On one of the occasions they did a traditional workout, for which the women cycled for 25 minutes at 90 percent of their ventilatory threshold. The women kept up a constant speed. They were just unable to carry out a conversation, but didn’t quite reach their ventilatory threshold. The ventilatory threshold is the point at which exertion becomes so intensive that you have to start breathing more deeply than normal to be able to provide oxygen for your muscles.
On the other occasion the women did a high-intensity training session. This lasted 20 minutes and consisted of 4 cycles. In each cycle the women cycled for 1 minute at 115 percent of their ventilatory threshold. At the end of the minute, the women cycled for 2 minutes at 85 percent of their ventilatory threshold.
During both workouts the women burned about 200 kilocalories.
Results
During the intense part of the high-intensity training [HIT] the women’s heart rate and oxygen uptake was higher than it was when they did the moderately intensive training [MOD].

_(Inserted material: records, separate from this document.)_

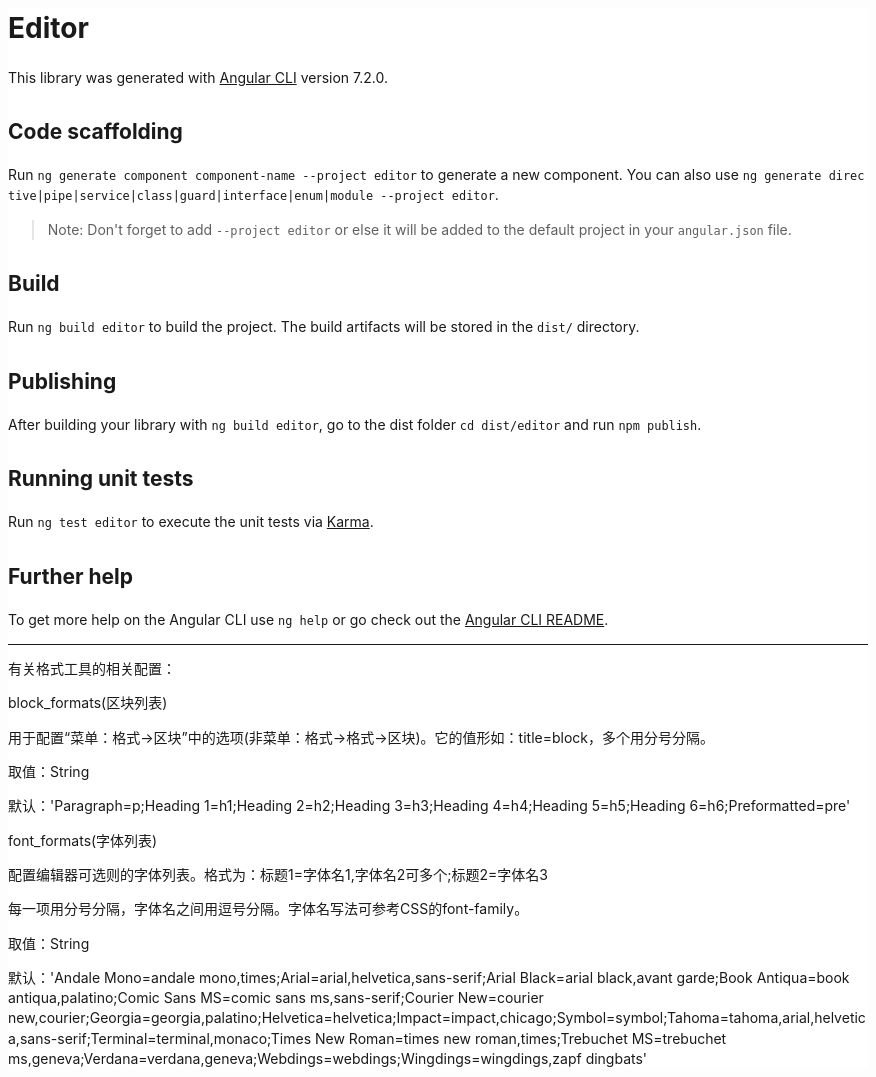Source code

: # Editor

This library was generated with [Angular CLI](https://github.com/angular/angular-cli) version 7.2.0.

## Code scaffolding

Run `ng generate component component-name --project editor` to generate a new component. You can also use `ng generate directive|pipe|service|class|guard|interface|enum|module --project editor`.
> Note: Don't forget to add `--project editor` or else it will be added to the default project in your `angular.json` file. 

## Build

Run `ng build editor` to build the project. The build artifacts will be stored in the `dist/` directory.

## Publishing

After building your library with `ng build editor`, go to the dist folder `cd dist/editor` and run `npm publish`.

## Running unit tests

Run `ng test editor` to execute the unit tests via [Karma](https://karma-runner.github.io).

## Further help

To get more help on the Angular CLI use `ng help` or go check out the [Angular CLI README](https://github.com/angular/angular-cli/blob/master/README.md).

---

有关格式工具的相关配置：

block_formats(区块列表)

用于配置“菜单：格式→区块”中的选项(非菜单：格式→格式→区块)。它的值形如：title=block，多个用分号分隔。

取值：String

默认：'Paragraph=p;Heading 1=h1;Heading 2=h2;Heading 3=h3;Heading 4=h4;Heading 5=h5;Heading 6=h6;Preformatted=pre'

font_formats(字体列表)

配置编辑器可选则的字体列表。格式为：标题1=字体名1,字体名2可多个;标题2=字体名3

每一项用分号分隔，字体名之间用逗号分隔。字体名写法可参考CSS的font-family。

取值：String

默认：'Andale Mono=andale mono,times;Arial=arial,helvetica,sans-serif;Arial Black=arial black,avant garde;Book Antiqua=book antiqua,palatino;Comic Sans MS=comic sans ms,sans-serif;Courier New=courier new,courier;Georgia=georgia,palatino;Helvetica=helvetica;Impact=impact,chicago;Symbol=symbol;Tahoma=tahoma,arial,helvetica,sans-serif;Terminal=terminal,monaco;Times New Roman=times new roman,times;Trebuchet MS=trebuchet ms,geneva;Verdana=verdana,geneva;Webdings=webdings;Wingdings=wingdings,zapf dingbats'
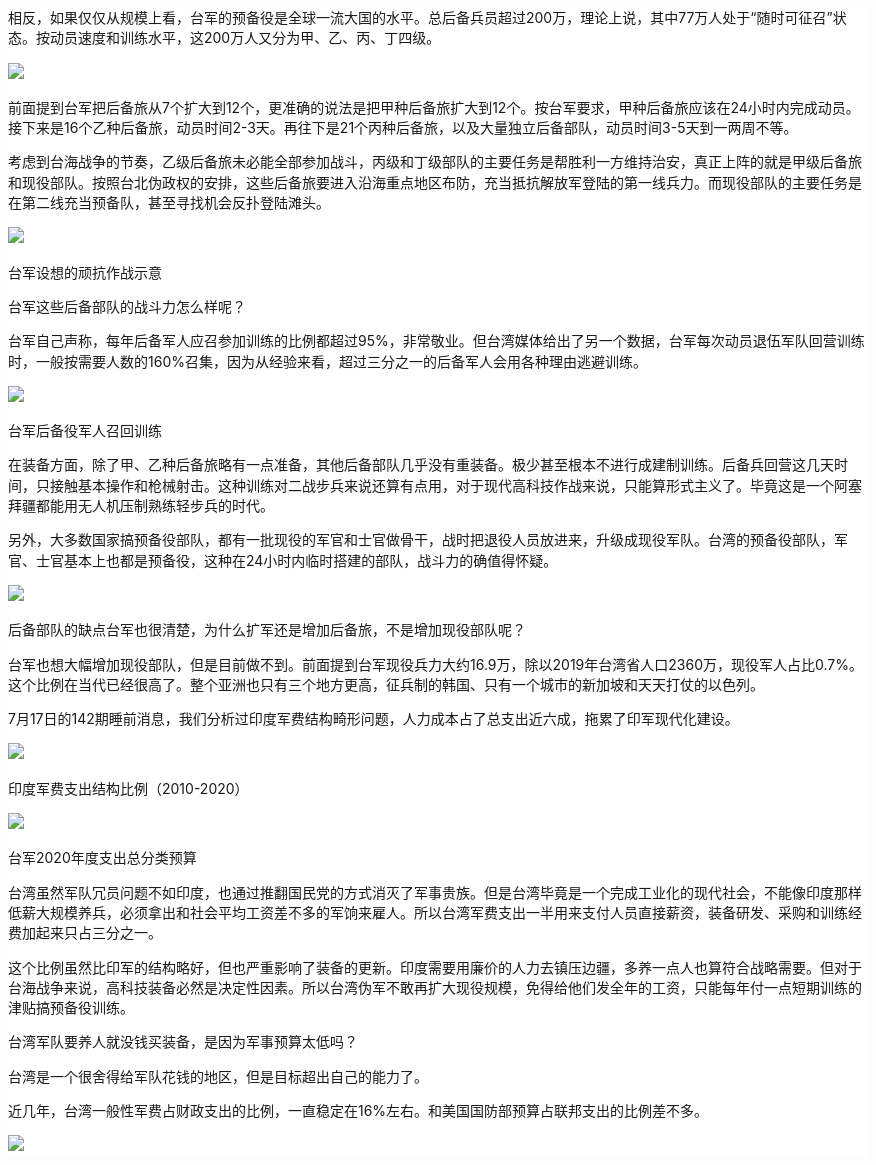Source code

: 相反，如果仅仅从规模上看，台军的预备役是全球一流大国的水平。总后备兵员超过200万，理论上说，其中77万人处于“随时可征召”状态。按动员速度和训练水平，这200万人又分为甲、乙、丙、丁四级。

![](/images/btnews/btnews/0101_0200/0182/image7.webp)

前面提到台军把后备旅从7个扩大到12个，更准确的说法是把甲种后备旅扩大到12个。按台军要求，甲种后备旅应该在24小时内完成动员。接下来是16个乙种后备旅，动员时间2-3天。再往下是21个丙种后备旅，以及大量独立后备部队，动员时间3-5天到一两周不等。

考虑到台海战争的节奏，乙级后备旅未必能全部参加战斗，丙级和丁级部队的主要任务是帮胜利一方维持治安，真正上阵的就是甲级后备旅和现役部队。按照台北伪政权的安排，这些后备旅要进入沿海重点地区布防，充当抵抗解放军登陆的第一线兵力。而现役部队的主要任务是在第二线充当预备队，甚至寻找机会反扑登陆滩头。

![](/images/btnews/btnews/0101_0200/0182/image8.webp)

台军设想的顽抗作战示意

台军这些后备部队的战斗力怎么样呢？

台军自己声称，每年后备军人应召参加训练的比例都超过95%，非常敬业。但台湾媒体给出了另一个数据，台军每次动员退伍军队回营训练时，一般按需要人数的160%召集，因为从经验来看，超过三分之一的后备军人会用各种理由逃避训练。

![](/images/btnews/btnews/0101_0200/0182/image9.webp)

台军后备役军人召回训练

在装备方面，除了甲、乙种后备旅略有一点准备，其他后备部队几乎没有重装备。极少甚至根本不进行成建制训练。后备兵回营这几天时间，只接触基本操作和枪械射击。这种训练对二战步兵来说还算有点用，对于现代高科技作战来说，只能算形式主义了。毕竟这是一个阿塞拜疆都能用无人机压制熟练轻步兵的时代。

另外，大多数国家搞预备役部队，都有一批现役的军官和士官做骨干，战时把退役人员放进来，升级成现役军队。台湾的预备役部队，军官、士官基本上也都是预备役，这种在24小时内临时搭建的部队，战斗力的确值得怀疑。

![](/images/btnews/btnews/0101_0200/0182/image10.webp)

后备部队的缺点台军也很清楚，为什么扩军还是增加后备旅，不是增加现役部队呢？

台军也想大幅增加现役部队，但是目前做不到。前面提到台军现役兵力大约16.9万，除以2019年台湾省人口2360万，现役军人占比0.7%。这个比例在当代已经很高了。整个亚洲也只有三个地方更高，征兵制的韩国、只有一个城市的新加坡和天天打仗的以色列。

7月17日的142期睡前消息，我们分析过印度军费结构畸形问题，人力成本占了总支出近六成，拖累了印军现代化建设。

![](/images/btnews/btnews/0101_0200/0182/image11.webp)

印度军费支出结构比例（2010-2020）

![](/images/btnews/btnews/0101_0200/0182/image12.webp)

台军2020年度支出总分类预算

台湾虽然军队冗员问题不如印度，也通过推翻国民党的方式消灭了军事贵族。但是台湾毕竟是一个完成工业化的现代社会，不能像印度那样低薪大规模养兵，必须拿出和社会平均工资差不多的军饷来雇人。所以台湾军费支出一半用来支付人员直接薪资，装备研发、采购和训练经费加起来只占三分之一。

这个比例虽然比印军的结构略好，但也严重影响了装备的更新。印度需要用廉价的人力去镇压边疆，多养一点人也算符合战略需要。但对于台海战争来说，高科技装备必然是决定性因素。所以台湾伪军不敢再扩大现役规模，免得给他们发全年的工资，只能每年付一点短期训练的津贴搞预备役训练。

台湾军队要养人就没钱买装备，是因为军事预算太低吗？

台湾是一个很舍得给军队花钱的地区，但是目标超出自己的能力了。

近几年，台湾一般性军费占财政支出的比例，一直稳定在16%左右。和美国国防部预算占联邦支出的比例差不多。

![](/images/btnews/btnews/0101_0200/0182/image13.webp)
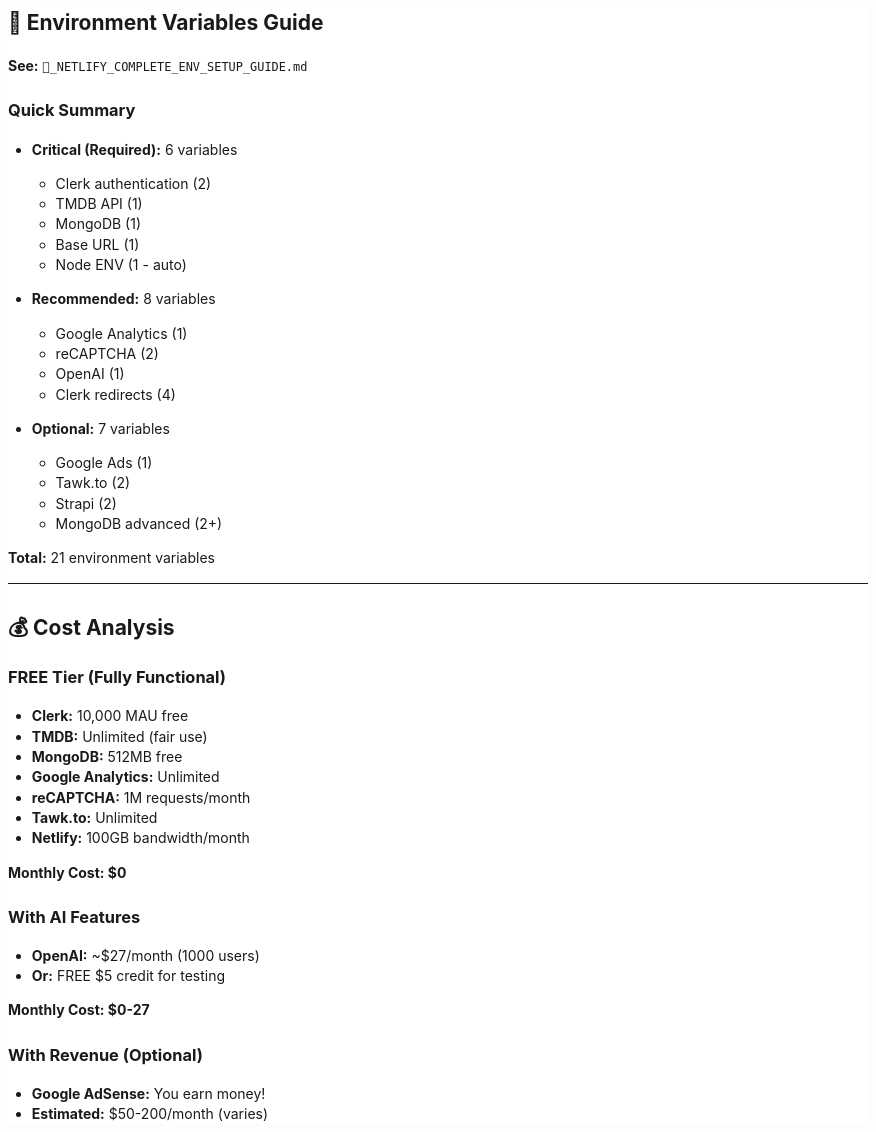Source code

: 
## 🔐 Environment Variables Guide

**See:** `🔐_NETLIFY_COMPLETE_ENV_SETUP_GUIDE.md`

### Quick Summary
- **Critical (Required):** 6 variables
  - Clerk authentication (2)
  - TMDB API (1)
  - MongoDB (1)
  - Base URL (1)
  - Node ENV (1 - auto)

- **Recommended:** 8 variables
  - Google Analytics (1)
  - reCAPTCHA (2)
  - OpenAI (1)
  - Clerk redirects (4)

- **Optional:** 7 variables
  - Google Ads (1)
  - Tawk.to (2)
  - Strapi (2)
  - MongoDB advanced (2+)

**Total:** 21 environment variables

---

## 💰 Cost Analysis

### FREE Tier (Fully Functional)
- **Clerk:** 10,000 MAU free
- **TMDB:** Unlimited (fair use)
- **MongoDB:** 512MB free
- **Google Analytics:** Unlimited
- **reCAPTCHA:** 1M requests/month
- **Tawk.to:** Unlimited
- **Netlify:** 100GB bandwidth/month

**Monthly Cost: $0**

### With AI Features
- **OpenAI:** ~$27/month (1000 users)
- **Or:** FREE $5 credit for testing

**Monthly Cost: $0-27**

### With Revenue (Optional)
- **Google AdSense:** You earn money!
- **Estimated:** $50-200/month (varies)
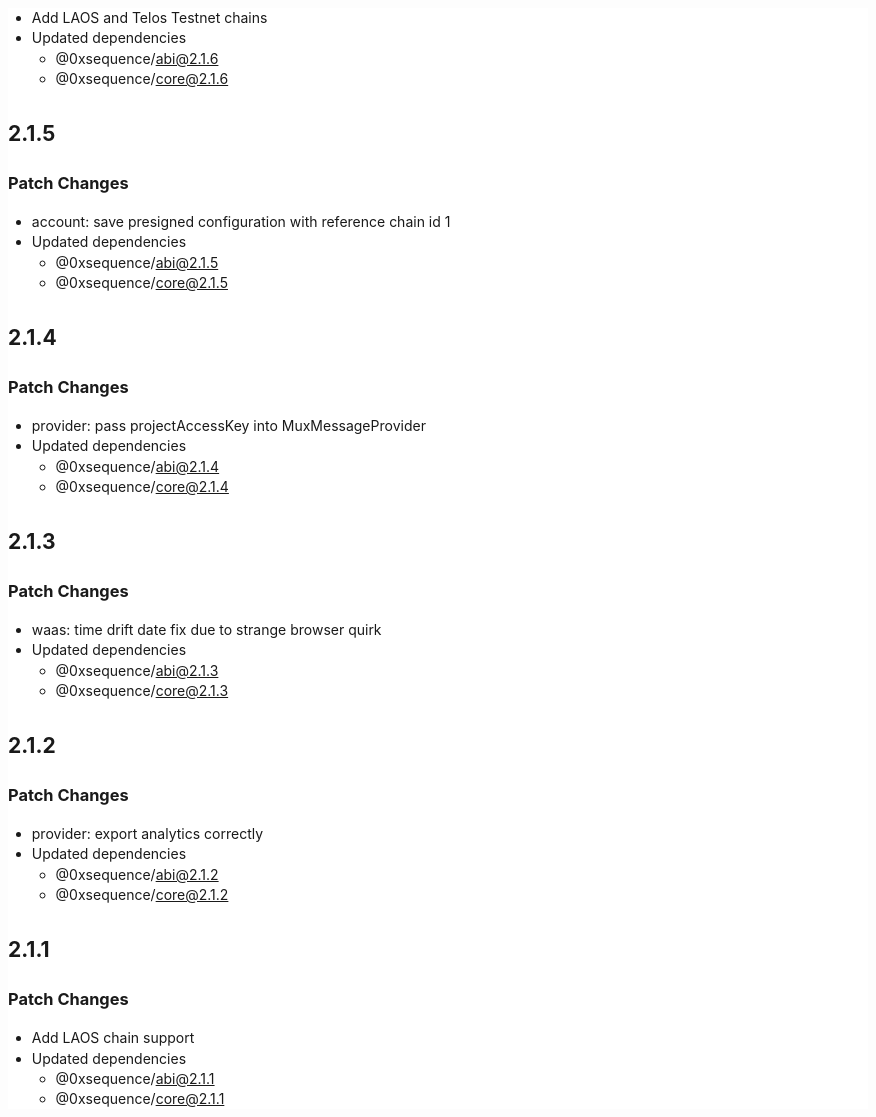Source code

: - Add LAOS and Telos Testnet chains
- Updated dependencies
  - @0xsequence/abi@2.1.6
  - @0xsequence/core@2.1.6

## 2.1.5

### Patch Changes

- account: save presigned configuration with reference chain id 1
- Updated dependencies
  - @0xsequence/abi@2.1.5
  - @0xsequence/core@2.1.5

## 2.1.4

### Patch Changes

- provider: pass projectAccessKey into MuxMessageProvider
- Updated dependencies
  - @0xsequence/abi@2.1.4
  - @0xsequence/core@2.1.4

## 2.1.3

### Patch Changes

- waas: time drift date fix due to strange browser quirk
- Updated dependencies
  - @0xsequence/abi@2.1.3
  - @0xsequence/core@2.1.3

## 2.1.2

### Patch Changes

- provider: export analytics correctly
- Updated dependencies
  - @0xsequence/abi@2.1.2
  - @0xsequence/core@2.1.2

## 2.1.1

### Patch Changes

- Add LAOS chain support
- Updated dependencies
  - @0xsequence/abi@2.1.1
  - @0xsequence/core@2.1.1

The women became more fatigued [RPE] during the high-intensity workout than during the moderately intense workout.
During the moderately intense workout the women started to feel less well [FS], but during the high-intensity training they felt even worse. The researchers used a scale from 5 [Extremely good] to -5 [Extremely bad].
Conclusion
“The HIT protocol used in the current study appears to be even more challenging than the traditional MOD format for obese inactive women”, the researcher wrote. “These data may have implications for the practicality and long-term sustainability of HIT training protocols in the domain of public health. In evaluating the appropriateness of the HIT approach for inactive obese women, exercise practitioners should take into consideration the impact of this method on affective responses, as well as its possible implications for adherence.”